Se o maçon se comportar sempre de acordo com o que simbolicamente viveu na sua Iniciação, com o que ouviu, com as lições que aí recebeu, será efetivamente um Homem Livre e de Bons Costumes. Se viver de forma conforme com a lição da sua Iniciação, viverá bem, será útil a si próprio, aos outros e à sociedade. Nada mais precisa de fazer. Nada mais lhe é exigível.

No fundo, uma das coisas que é agradável na Maçonaria é a sua desarmante simplicidade: não são precisas grandes invenções, não são necessários etéreos princípios.
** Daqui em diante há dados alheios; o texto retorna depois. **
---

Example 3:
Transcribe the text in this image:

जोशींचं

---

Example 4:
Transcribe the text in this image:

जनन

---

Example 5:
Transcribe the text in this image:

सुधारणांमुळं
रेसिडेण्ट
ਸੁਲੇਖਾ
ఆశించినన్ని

Para se ser Digno, Justo e, tanto quanto humanamente possível, Perfeito, para aliar a Sabedoria à Força e à Beleza, para viver em Liberdade e em Fraternidade segundo os princípios da Igualdade, só é necessário proceder segundo o que aprendeu na Iniciação. E, chegada a hora, poderá pousar as suas ferramentas em Paz e com a noção do dever cumprido.
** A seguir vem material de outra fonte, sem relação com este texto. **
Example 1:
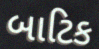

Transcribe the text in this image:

બાટિક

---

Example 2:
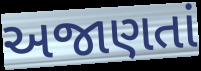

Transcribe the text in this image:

અજાણતાં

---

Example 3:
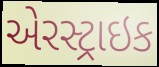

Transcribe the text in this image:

એરસ્ટ્રાઇક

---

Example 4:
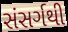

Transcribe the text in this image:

સંસર્ગથી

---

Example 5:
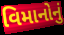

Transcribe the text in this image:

વિમાનોનું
... conhecer e praticar os sinais , palavras e toques...


Não há que inventar! Está num texto que o Aprendiz deve conhecer e não se deve nudar o que está bem:

Um maçon é reconhecido pela sua forma de agir, sempre correta e franca (sinais); pela sua linguagem leal e sincera (palavras); por fim, pela solicitude fraterna que manifesta com todos a que se acha ligado pelos laços da solidariedade (toques).

É afinal tão simples ser maçon!

... Ser, simplesmente e verdadeiramente Ser - não Parecer!

O maçon, beneficiando da absorção, na sua personalidade, no seu caráter, na sua prática de vida, dos princípios que recolhe na Loja e na Fraternidade - afinal, dito mais simplesmente, aperfeiçoando-se - só precisa de Ser. Ser como é. Ser aquilo em que se transforma. Fazendo-o, vale a pena ser maçon, o salário está ganho, o objetivo é atingido.

No fim como no princípio, a noção-chave é a de aperfeiçoamento individual. Que se obtém pelo trabalho, pelo esforço, pela dedicação. Que se pratica. Que não se consegue parecer que se obteve!

Inútil é tentar "parecer" maçon. Tarde ou cedo - mais cedo do que mais tarde! - os que efetivamente são maçons reconhecem que quem quer "parecer" sem "ser" não é efetivamente um maçon. Quando muito, poderá ser um profano que passou por uma iniciação, mas não foi verdadeiramente iniciado. E esse pode continuar a tentar "parecer" à vontade. Nenhum verdadeiro maçon se incomodará com isso. Mas nenhum verdadeiro maçon o reconhecerá como tal, até que deixe de tentar Parecer e tente começar a Ser.